Brasil: comunidades tradicionais levarão reivindincações à Conferência Internacional sobre Reforma Agrária
Com o objetivo de discutir propostas a serem levadas à 2ª Conferência Internacional sobre Reforma Agrária e Desenvolvimento Rural, que começa amanhã (6), na capital gaúcha, representantes de comunidades tradicionais de todo o país participaram hoje do seminário nacional A Questão da Institucionalização do Acesso ao Território de Comunidades Tradicionais Extrativistas e Locais, promovido pelo governo brasileiro
Logo na abertura dos trabalhos pode se constatar a amplitude da diversidade brasileira. Diferentes definições pessoais apareceram quando os participantes dos debates se apresentaram. Por exemplo, quem trabalha em atividades rurais não é só o agricultor ou o pecuarista. Pode ser seringueiro, castanheiro, extrativista, quebrador de coco, pescador. Sem falar que esse mesmo trabalhador pode também reivindicar uma etnia, seja indígena ou de origem africana. Ou ainda, uma origem histórica, explicando como a comunidade da qual faz parte passou a ocupar o espaço em que vive, como quilombola, geraizeiro, catingueiro, vazanteiro, posseiro dos faxinais do Paraná ou dos fundos de pasto na Bahia.

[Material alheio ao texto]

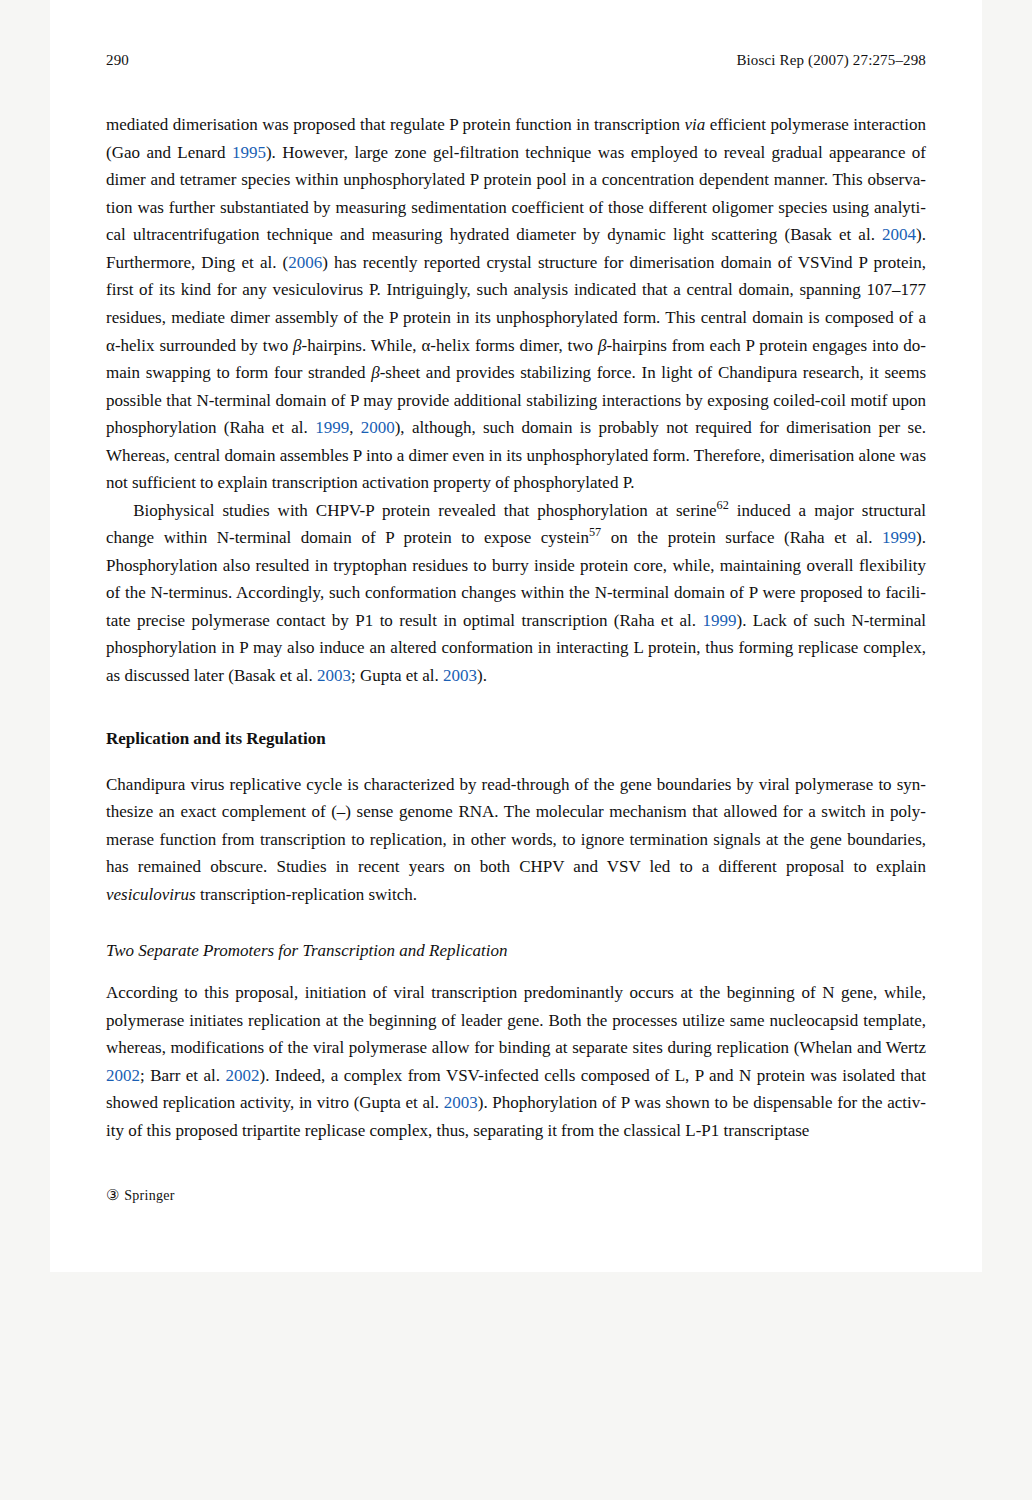290 Biosci Rep (2007) 27:275–298
mediated dimerisation was proposed that regulate P protein function in transcription via efficient polymerase interaction (Gao and Lenard 1995). However, large zone gel-filtration technique was employed to reveal gradual appearance of dimer and tetramer species within unphosphorylated P protein pool in a concentration dependent manner. This observation was further substantiated by measuring sedimentation coefficient of those different oligomer species using analytical ultracentrifugation technique and measuring hydrated diameter by dynamic light scattering (Basak et al. 2004). Furthermore, Ding et al. (2006) has recently reported crystal structure for dimerisation domain of VSVind P protein, first of its kind for any vesiculovirus P. Intriguingly, such analysis indicated that a central domain, spanning 107–177 residues, mediate dimer assembly of the P protein in its unphosphorylated form. This central domain is composed of a α-helix surrounded by two β-hairpins. While, α-helix forms dimer, two β-hairpins from each P protein engages into domain swapping to form four stranded β-sheet and provides stabilizing force. In light of Chandipura research, it seems possible that N-terminal domain of P may provide additional stabilizing interactions by exposing coiled-coil motif upon phosphorylation (Raha et al. 1999, 2000), although, such domain is probably not required for dimerisation per se. Whereas, central domain assembles P into a dimer even in its unphosphorylated form. Therefore, dimerisation alone was not sufficient to explain transcription activation property of phosphorylated P.
Biophysical studies with CHPV-P protein revealed that phosphorylation at serine62 induced a major structural change within N-terminal domain of P protein to expose cystein57 on the protein surface (Raha et al. 1999). Phosphorylation also resulted in tryptophan residues to burry inside protein core, while, maintaining overall flexibility of the N-terminus. Accordingly, such conformation changes within the N-terminal domain of P were proposed to facilitate precise polymerase contact by P1 to result in optimal transcription (Raha et al. 1999). Lack of such N-terminal phosphorylation in P may also induce an altered conformation in interacting L protein, thus forming replicase complex, as discussed later (Basak et al. 2003; Gupta et al. 2003).
Replication and its Regulation
Chandipura virus replicative cycle is characterized by read-through of the gene boundaries by viral polymerase to synthesize an exact complement of (–) sense genome RNA. The molecular mechanism that allowed for a switch in polymerase function from transcription to replication, in other words, to ignore termination signals at the gene boundaries, has remained obscure. Studies in recent years on both CHPV and VSV led to a different proposal to explain vesiculovirus transcription-replication switch.
Two Separate Promoters for Transcription and Replication
According to this proposal, initiation of viral transcription predominantly occurs at the beginning of N gene, while, polymerase initiates replication at the beginning of leader gene. Both the processes utilize same nucleocapsid template, whereas, modifications of the viral polymerase allow for binding at separate sites during replication (Whelan and Wertz 2002; Barr et al. 2002). Indeed, a complex from VSV-infected cells composed of L, P and N protein was isolated that showed replication activity, in vitro (Gupta et al. 2003). Phophorylation of P was shown to be dispensable for the activity of this proposed tripartite replicase complex, thus, separating it from the classical L-P1 transcriptase
③ Springer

Por meio das propostas que devem ser definidas hoje no seminário, os participantes pretendem assegurar a inclusão no documento final da conferência de um texto que mencione a necessidade de garantia de território para as comunidades tradicionais, considerando a possibilidade de autodefinição dessas populações não só pela origem indígena, mas também racial ou histórica.
Para embasar essas reivindicações, os participantes do seminário baseiam-se na Convenção 169, da Organização Internacional do Trabalho (OIT), ratificada pelo Brasil. O texto da convenção prevê, no artigo segundo, que " a consciência de sua identidade indígena ou tribal deverá ser considerada como critério fundamental para determinar os grupos aos que se aplicam as disposições da presente Convenção".

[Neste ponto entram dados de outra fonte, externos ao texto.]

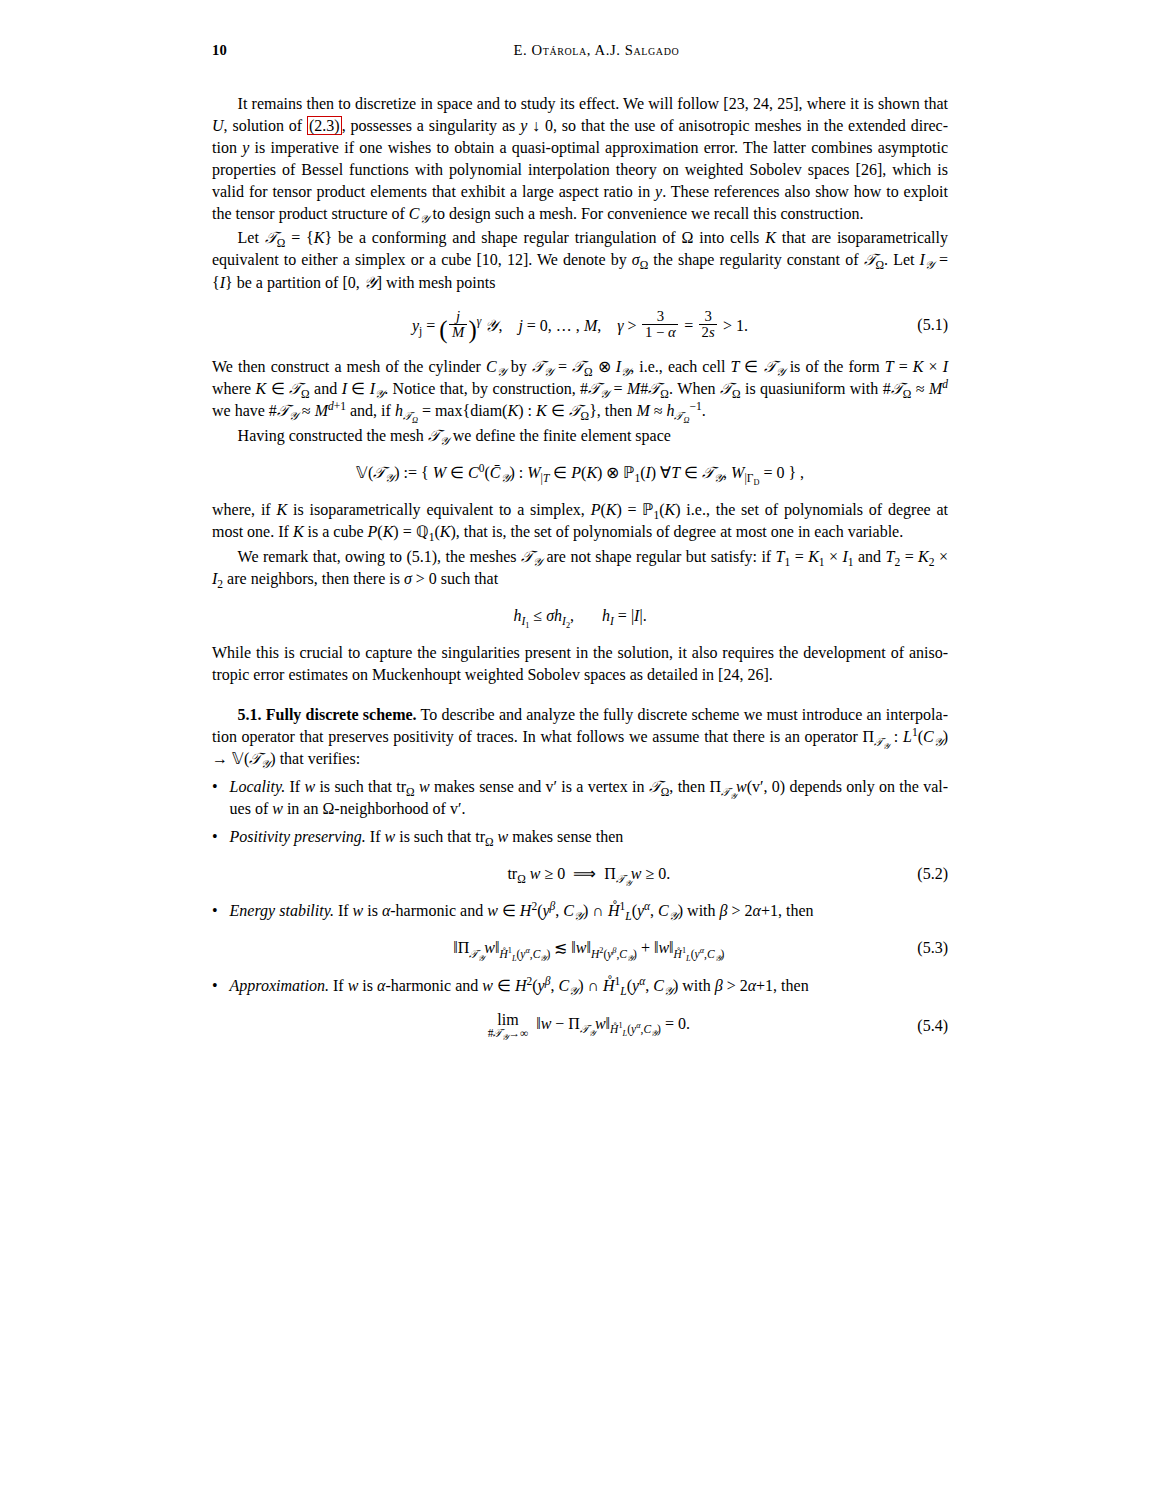10 E. Otárola, A.J. Salgado
It remains then to discretize in space and to study its effect. We will follow [23, 24, 25], where it is shown that U, solution of (2.3), possesses a singularity as y ↓ 0, so that the use of anisotropic meshes in the extended direction y is imperative if one wishes to obtain a quasi-optimal approximation error. The latter combines asymptotic properties of Bessel functions with polynomial interpolation theory on weighted Sobolev spaces [26], which is valid for tensor product elements that exhibit a large aspect ratio in y. These references also show how to exploit the tensor product structure of C𝒴 to design such a mesh. For convenience we recall this construction.
Let 𝒯Ω = {K} be a conforming and shape regular triangulation of Ω into cells K that are isoparametrically equivalent to either a simplex or a cube [10, 12]. We denote by σΩ the shape regularity constant of 𝒯Ω. Let I𝒴 = {I} be a partition of [0, 𝒴] with mesh points
yj = (jM)γ 𝒴, j = 0, … , M, γ > 31 − α = 32s > 1. (5.1)
We then construct a mesh of the cylinder C𝒴 by 𝒯𝒴 = 𝒯Ω ⊗ I𝒴, i.e., each cell T ∈ 𝒯𝒴 is of the form T = K × I where K ∈ 𝒯Ω and I ∈ I𝒴. Notice that, by construction, #𝒯𝒴 = M#𝒯Ω. When 𝒯Ω is quasiuniform with #𝒯Ω ≈ Md we have #𝒯𝒴 ≈ Md+1 and, if h𝒯Ω = max{diam(K) : K ∈ 𝒯Ω}, then M ≈ h𝒯Ω−1.
Having constructed the mesh 𝒯𝒴 we define the finite element space
𝕍(𝒯𝒴) := { W ∈ C0(C̄𝒴) : W|T ∈ P(K) ⊗ ℙ1(I) ∀T ∈ 𝒯𝒴, W|ΓD = 0 } ,
where, if K is isoparametrically equivalent to a simplex, P(K) = ℙ1(K) i.e., the set of polynomials of degree at most one. If K is a cube P(K) = ℚ1(K), that is, the set of polynomials of degree at most one in each variable.
We remark that, owing to (5.1), the meshes 𝒯𝒴 are not shape regular but satisfy: if T1 = K1 × I1 and T2 = K2 × I2 are neighbors, then there is σ > 0 such that
hI1 ≤ σhI2, hI = |I|.
While this is crucial to capture the singularities present in the solution, it also requires the development of anisotropic error estimates on Muckenhoupt weighted Sobolev spaces as detailed in [24, 26].
5.1. Fully discrete scheme. To describe and analyze the fully discrete scheme we must introduce an interpolation operator that preserves positivity of traces. In what follows we assume that there is an operator Π𝒯𝒴 : L1(C𝒴) → 𝕍(𝒯𝒴) that verifies:
Locality. If w is such that trΩ w makes sense and v′ is a vertex in 𝒯Ω, then Π𝒯𝒴w(v′, 0) depends only on the values of w in an Ω-neighborhood of v′.
Positivity preserving. If w is such that trΩ w makes sense then trΩ w ≥ 0 ⟹ Π𝒯𝒴w ≥ 0. (5.2)
Energy stability. If w is α-harmonic and w ∈ H2(yβ, C𝒴) ∩ H̊1L(yα, C𝒴) with β > 2α+1, then ‖Π𝒯𝒴w‖H̊1L(yα,C𝒴) ≲ ‖w‖H2(yβ,C𝒴) + ‖w‖H̊1L(yα,C𝒴) (5.3)
Approximation. If w is α-harmonic and w ∈ H2(yβ, C𝒴) ∩ H̊1L(yα, C𝒴) with β > 2α+1, then lim#𝒯𝒴→∞ ‖w − Π𝒯𝒴w‖H̊1L(yα,C𝒴) = 0. (5.4)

No entanto, segundo a coordenadora do programa de Promoção de Igualdade de Gênero, Raça e Etnia, do Ministério do Desenvolvimento Agrário, Renata Leite, essas questões não estão incluídas nos documentos preparatórios da 2ª Conferência. "Essas comunidades nem sempre se identificam como o Estado propõe. Você discrimina todas as outras formas de autodefinição se só considera legítima a dos indígenas", diz ela. Renata lembra, porém, que o Brasil é o único país que traz ao evento de Porto Alegre representantes de comunidades tradicionais como integrantes da delegação oficial. São uma quilombola, um indígena e um seringueiro.
Segundo o antropólogo Alfredo Wagner, da Universidade Federal do Amazonas e conferencista do seminário, na sociedade brasileira o critério da autodefinição está sob ameaça. "As pessoas acham que todo mundo está querendo levar vantagem", diz ele. Para o especialista, a tramitação de diversos projetos de lei contra o princípio da autodefinição no Congresso Nacional é sintoma de um preconceito hoje comum.
A 2ª Conferência Internacional sobre Reforma Agrária e Desenvolvimento Rural, organizado pelo Fundo das Nações Unidas para a Agricultura e a Alimentação (FAO), em parceria com o governo brasileiro, começa amanhã (6) e vai até sexta-feira (10). O seminário com representantes de comunidades tradicionais é organizado pelos ministérios do Desenvolvimento Agrário, do Meio Ambiente e do Desenvolvimento Social.